Question

Hey guys
Prove that the points (3,0);(6,4);(-1,3) are vertices of a right angled isosceles triangle

Answer 1

find distances between points then you get that

Answer 2

The angles of a right angled isosceles triangle is always 45°, 45° and 90°, and the sides are in the ratio 1 : 1 : √2.

Now we have to find the length of each side of the triangle, i.e., distance between each two points.

$\texttt{Distance between points (3, 0) and (6, 4) = 5} \\ \\ \\ \sqrt{(6-3)^2+(4-0)^2} \\ \\ \sqrt{3^2+4^2} \\ \\ \sqrt{9+16} \\ \\ \sqrt{25} \\ \\ \large \text{5}$

$\texttt{Distance between points (6, 4) and (-1, 3) = \mathtt{5\sqrt{2}} } \\ \\ \\ \sqrt{(6-(-1))^2+(4-3)^2} \\ \\ \sqrt{7^2+1^2} \\ \\ \sqrt{49+1} \\ \\ \sqrt{50} \\ \\ \large 5\sqrt{2}$

$\texttt{Distance between points (3, 0) and (-1, 3) = 5} \\ \\ \\ \sqrt{(3-(-1))^2+(0-3)^2} \\ \\ \sqrt{4^2+(-3)^2} \\ \\ \sqrt{16+9} \\ \\ \sqrt{25} \\ \\ \large \text{5}$

Thus the lengths of the sides of the triangle are 5 unit, 5 unit and 5√2.

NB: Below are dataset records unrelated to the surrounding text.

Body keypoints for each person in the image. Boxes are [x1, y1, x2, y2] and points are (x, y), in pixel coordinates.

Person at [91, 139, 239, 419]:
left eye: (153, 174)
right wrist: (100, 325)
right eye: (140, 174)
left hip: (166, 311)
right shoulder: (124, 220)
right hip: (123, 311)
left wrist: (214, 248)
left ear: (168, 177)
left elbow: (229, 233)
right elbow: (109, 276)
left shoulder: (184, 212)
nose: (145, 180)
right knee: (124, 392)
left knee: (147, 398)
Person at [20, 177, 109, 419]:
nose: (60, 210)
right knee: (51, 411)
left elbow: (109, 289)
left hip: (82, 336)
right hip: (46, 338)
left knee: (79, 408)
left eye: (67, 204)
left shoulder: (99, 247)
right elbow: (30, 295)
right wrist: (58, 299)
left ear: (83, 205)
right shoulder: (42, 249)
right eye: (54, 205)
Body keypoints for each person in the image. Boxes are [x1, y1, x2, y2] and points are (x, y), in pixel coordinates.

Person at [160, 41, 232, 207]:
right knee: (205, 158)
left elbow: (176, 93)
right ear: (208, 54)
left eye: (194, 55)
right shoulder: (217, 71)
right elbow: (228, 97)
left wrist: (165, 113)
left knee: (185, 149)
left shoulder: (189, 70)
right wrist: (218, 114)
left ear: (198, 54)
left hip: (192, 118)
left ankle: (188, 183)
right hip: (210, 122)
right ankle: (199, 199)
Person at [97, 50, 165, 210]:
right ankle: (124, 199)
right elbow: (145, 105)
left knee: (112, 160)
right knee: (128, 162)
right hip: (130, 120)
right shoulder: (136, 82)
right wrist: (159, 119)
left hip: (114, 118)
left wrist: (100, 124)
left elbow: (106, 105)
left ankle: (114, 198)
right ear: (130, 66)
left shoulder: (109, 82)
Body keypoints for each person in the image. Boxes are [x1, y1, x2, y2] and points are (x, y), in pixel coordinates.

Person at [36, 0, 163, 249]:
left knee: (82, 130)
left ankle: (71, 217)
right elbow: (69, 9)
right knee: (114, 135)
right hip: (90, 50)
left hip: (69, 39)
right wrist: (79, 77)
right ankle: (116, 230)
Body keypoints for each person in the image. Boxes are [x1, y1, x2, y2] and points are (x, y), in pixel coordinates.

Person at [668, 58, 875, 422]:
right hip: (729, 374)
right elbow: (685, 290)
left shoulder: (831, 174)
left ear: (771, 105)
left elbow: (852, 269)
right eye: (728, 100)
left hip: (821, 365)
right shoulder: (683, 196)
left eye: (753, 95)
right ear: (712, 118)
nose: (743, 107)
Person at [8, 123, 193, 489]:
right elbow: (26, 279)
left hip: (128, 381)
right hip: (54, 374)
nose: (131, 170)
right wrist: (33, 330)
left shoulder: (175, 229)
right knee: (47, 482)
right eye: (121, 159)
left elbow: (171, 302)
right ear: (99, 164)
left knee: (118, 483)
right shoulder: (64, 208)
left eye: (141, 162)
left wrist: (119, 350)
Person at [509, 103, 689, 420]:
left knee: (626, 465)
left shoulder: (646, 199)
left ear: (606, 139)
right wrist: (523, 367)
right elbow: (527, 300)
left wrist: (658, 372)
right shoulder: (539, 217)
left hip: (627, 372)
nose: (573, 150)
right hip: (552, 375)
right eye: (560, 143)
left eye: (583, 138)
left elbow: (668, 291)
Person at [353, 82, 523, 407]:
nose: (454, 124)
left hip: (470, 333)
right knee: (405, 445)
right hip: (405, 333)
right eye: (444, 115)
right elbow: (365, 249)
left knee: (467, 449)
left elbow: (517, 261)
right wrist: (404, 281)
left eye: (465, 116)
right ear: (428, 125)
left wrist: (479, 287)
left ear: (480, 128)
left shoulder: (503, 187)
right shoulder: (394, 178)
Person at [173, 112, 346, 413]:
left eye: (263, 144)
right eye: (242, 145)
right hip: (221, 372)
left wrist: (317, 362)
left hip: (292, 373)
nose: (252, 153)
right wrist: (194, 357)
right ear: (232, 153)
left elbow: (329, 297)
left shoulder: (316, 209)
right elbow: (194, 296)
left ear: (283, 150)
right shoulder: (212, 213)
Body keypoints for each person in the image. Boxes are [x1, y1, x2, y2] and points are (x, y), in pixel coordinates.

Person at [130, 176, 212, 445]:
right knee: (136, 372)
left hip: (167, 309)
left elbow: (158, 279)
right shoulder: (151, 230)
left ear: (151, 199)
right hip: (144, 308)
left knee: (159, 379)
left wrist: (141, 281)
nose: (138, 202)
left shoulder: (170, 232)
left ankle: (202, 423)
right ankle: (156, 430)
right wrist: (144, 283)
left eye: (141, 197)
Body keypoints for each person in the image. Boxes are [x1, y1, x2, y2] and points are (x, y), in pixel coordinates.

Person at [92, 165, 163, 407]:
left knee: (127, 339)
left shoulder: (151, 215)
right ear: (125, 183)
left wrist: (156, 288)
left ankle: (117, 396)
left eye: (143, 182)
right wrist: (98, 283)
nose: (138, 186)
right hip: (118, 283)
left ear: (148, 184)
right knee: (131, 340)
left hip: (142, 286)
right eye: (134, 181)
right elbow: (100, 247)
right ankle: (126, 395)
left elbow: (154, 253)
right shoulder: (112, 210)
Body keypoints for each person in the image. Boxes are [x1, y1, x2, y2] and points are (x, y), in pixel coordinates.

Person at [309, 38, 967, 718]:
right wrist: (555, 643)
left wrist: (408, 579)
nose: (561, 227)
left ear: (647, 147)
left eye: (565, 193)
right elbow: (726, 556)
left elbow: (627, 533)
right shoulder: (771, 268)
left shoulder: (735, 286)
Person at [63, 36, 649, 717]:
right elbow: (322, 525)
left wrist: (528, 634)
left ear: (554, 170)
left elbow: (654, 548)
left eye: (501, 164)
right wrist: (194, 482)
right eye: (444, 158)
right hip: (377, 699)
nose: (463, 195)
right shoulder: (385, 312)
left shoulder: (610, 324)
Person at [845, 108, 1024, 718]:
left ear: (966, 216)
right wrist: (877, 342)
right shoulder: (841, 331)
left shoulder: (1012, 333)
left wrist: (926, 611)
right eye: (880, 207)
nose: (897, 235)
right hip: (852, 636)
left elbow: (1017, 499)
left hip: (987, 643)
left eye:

From this, we get that the triangle is isosceles.

Observe the lengths of the sides. They're also in the ratio 1 : 1 : √2.

5 : 5 : 5√2  =  1 : 1 : √2

Thus it will be a right angled isosceles triangle according to the concept above.

Hence Proved!!!